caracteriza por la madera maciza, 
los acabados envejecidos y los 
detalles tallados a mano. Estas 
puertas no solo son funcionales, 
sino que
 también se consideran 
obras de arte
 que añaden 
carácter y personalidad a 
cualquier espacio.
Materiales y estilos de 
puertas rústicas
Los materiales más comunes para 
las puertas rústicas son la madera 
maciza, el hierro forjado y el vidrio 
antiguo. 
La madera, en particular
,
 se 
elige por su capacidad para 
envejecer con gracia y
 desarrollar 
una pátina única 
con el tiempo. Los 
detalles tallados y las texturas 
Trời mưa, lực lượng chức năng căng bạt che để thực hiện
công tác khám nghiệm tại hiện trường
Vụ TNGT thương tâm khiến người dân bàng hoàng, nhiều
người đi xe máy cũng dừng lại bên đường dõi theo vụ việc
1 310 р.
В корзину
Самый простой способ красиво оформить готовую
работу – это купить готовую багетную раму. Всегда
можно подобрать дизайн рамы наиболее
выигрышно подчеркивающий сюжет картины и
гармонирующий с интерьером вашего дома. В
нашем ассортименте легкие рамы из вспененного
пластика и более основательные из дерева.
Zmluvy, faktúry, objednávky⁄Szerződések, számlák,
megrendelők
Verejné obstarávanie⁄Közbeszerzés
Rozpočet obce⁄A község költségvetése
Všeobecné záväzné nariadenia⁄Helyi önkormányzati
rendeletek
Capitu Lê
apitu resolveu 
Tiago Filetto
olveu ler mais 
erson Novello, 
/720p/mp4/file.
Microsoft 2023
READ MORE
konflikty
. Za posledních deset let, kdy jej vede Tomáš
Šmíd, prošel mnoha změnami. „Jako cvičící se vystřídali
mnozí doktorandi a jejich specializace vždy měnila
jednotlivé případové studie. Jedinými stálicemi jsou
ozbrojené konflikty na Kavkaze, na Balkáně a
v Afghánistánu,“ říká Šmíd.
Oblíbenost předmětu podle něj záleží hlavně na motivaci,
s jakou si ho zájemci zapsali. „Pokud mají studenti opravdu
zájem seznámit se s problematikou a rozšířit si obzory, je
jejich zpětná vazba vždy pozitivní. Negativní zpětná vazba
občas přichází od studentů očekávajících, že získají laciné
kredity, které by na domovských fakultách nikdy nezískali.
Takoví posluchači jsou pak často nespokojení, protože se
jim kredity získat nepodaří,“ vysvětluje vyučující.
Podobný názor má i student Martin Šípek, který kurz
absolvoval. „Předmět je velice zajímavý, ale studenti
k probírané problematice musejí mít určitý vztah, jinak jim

» DESCRIPTION OF THE TASK: Could I ask you to return the records exactly and in full?

» RESPONSE FOR THIS EXERCISE:
caracteriza por la madera maciza, 
los acabados envejecidos y los 
detalles tallados a mano. Estas 
puertas no solo son funcionales, 
sino que
 también se consideran 
obras de arte
 que añaden 
carácter y personalidad a 
cualquier espacio.
Materiales y estilos de 
puertas rústicas
Los materiales más comunes para 
las puertas rústicas son la madera 
maciza, el hierro forjado y el vidrio 
antiguo. 
La madera, en particular
,
 se 
elige por su capacidad para 
envejecer con gracia y
 desarrollar 
una pátina única 
con el tiempo. Los 
detalles tallados y las texturas 
Trời mưa, lực lượng chức năng căng bạt che để thực hiện
công tác khám nghiệm tại hiện trường
Vụ TNGT thương tâm khiến người dân bàng hoàng, nhiều
người đi xe máy cũng dừng lại bên đường dõi theo vụ việc
1 310 р.
В корзину
Самый простой способ красиво оформить готовую
работу – это купить готовую багетную раму. Всегда
можно подобрать дизайн рамы наиболее
выигрышно подчеркивающий сюжет картины и
гармонирующий с интерьером вашего дома. В
нашем ассортименте легкие рамы из вспененного
пластика и более основательные из дерева.
Zmluvy, faktúry, objednávky⁄Szerződések, számlák,
megrendelők
Verejné obstarávanie⁄Közbeszerzés
Rozpočet obce⁄A község költségvetése
Všeobecné záväzné nariadenia⁄Helyi önkormányzati
rendeletek
Capitu Lê
apitu resolveu 
Tiago Filetto
olveu ler mais 
erson Novello, 
/720p/mp4/file.
Microsoft 2023
READ MORE
konflikty
. Za posledních deset let, kdy jej vede Tomáš
Šmíd, prošel mnoha změnami. „Jako cvičící se vystřídali
mnozí doktorandi a jejich specializace vždy měnila
jednotlivé případové studie. Jedinými stálicemi jsou
ozbrojené konflikty na Kavkaze, na Balkáně a
v Afghánistánu,“ říká Šmíd.
Oblíbenost předmětu podle něj záleží hlavně na motivaci,
s jakou si ho zájemci zapsali. „Pokud mají studenti opravdu
zájem seznámit se s problematikou a rozšířit si obzory, je
jejich zpětná vazba vždy pozitivní. Negativní zpětná vazba
občas přichází od studentů očekávajících, že získají laciné
kredity, které by na domovských fakultách nikdy nezískali.
Takoví posluchači jsou pak často nespokojení, protože se
jim kredity získat nepodaří,“ vysvětluje vyučující.
Podobný názor má i student Martin Šípek, který kurz
absolvoval. „Předmět je velice zajímavý, ale studenti
k probírané problematice musejí mít určitý vztah, jinak jim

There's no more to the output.